→ **Work item**:
List every football club named in the book review below.

→ **Source document**:
# # # # # # #
There’s a story to be told here and Fred Atkins is in a good position to tell it, having lived in France and studied at university in Strasbourg, the city where Wenger grew up and gained his oft-mentioned 
economics degree.

The book is logically divided into a chapter for each player and lengths wisely vary – you wouldn’t expect Patrick Vieira to get the same amount of coverage as Gilles Sunu. There’s a foreword by Gilles Grimandi, in which he self-deprecatingly confesses his one Arsenal goal was a mishit cross, but unfortunately there are no fresh interviews. Though tracking down all 23 men would have been a huge job, it means there’s little new here about the players’ times at Arsenal, bar occasional quotes translated from interviews with the French press.

The book’s interest comes largely from the players’ pre-Arsenal careers, such as the comical litany of bureaucratic errors by French football officials, one of which meant William Gallas couldn’t play first-team football for half a season at Marseille. No wonder his tantrums started long before his move to Arsenal. Many chapters are reminders that players’ foibles – Abou Diaby’s injuries, Mathieu Flamini’s perceived disloyalty – were there before they moved across the Channel. Some may enjoy the news that, while playing for Lorient against Bordeaux, Laurent Koscielny was once sent off for fouling future team-mate Marouane Chamakh and the obvious quips it encourages.
# # # # # # #
→ **Raw data**:

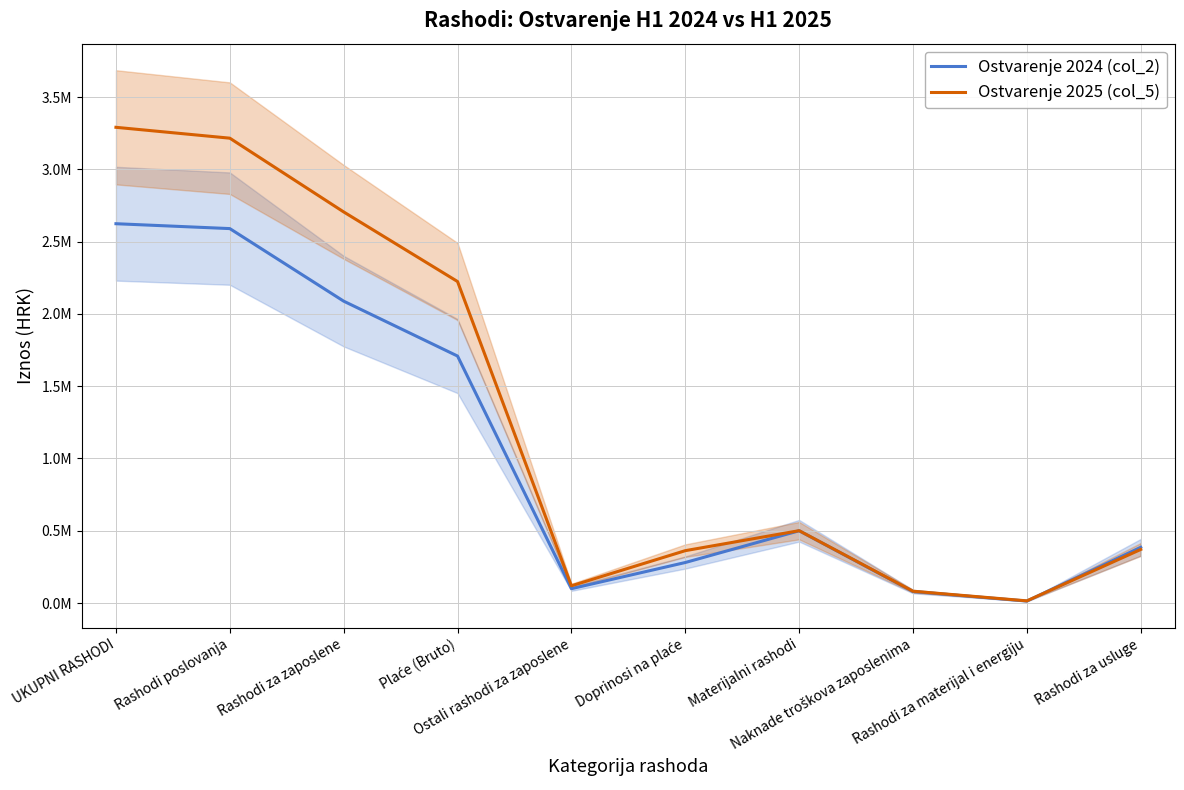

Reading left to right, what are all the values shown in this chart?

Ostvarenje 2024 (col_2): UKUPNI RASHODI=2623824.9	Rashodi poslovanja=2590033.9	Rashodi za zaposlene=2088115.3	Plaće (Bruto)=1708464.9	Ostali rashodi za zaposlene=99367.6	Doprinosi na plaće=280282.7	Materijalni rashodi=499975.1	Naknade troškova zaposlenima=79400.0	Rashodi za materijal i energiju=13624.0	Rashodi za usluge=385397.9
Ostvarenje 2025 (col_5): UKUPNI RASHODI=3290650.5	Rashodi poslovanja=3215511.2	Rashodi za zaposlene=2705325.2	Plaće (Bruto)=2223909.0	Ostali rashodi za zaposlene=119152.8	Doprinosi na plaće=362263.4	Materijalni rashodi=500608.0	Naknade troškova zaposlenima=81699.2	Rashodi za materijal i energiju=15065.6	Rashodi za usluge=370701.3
# # # # # # #
→ **Worked solution**:
Arsenal, Marseille, Lorient, Bordeaux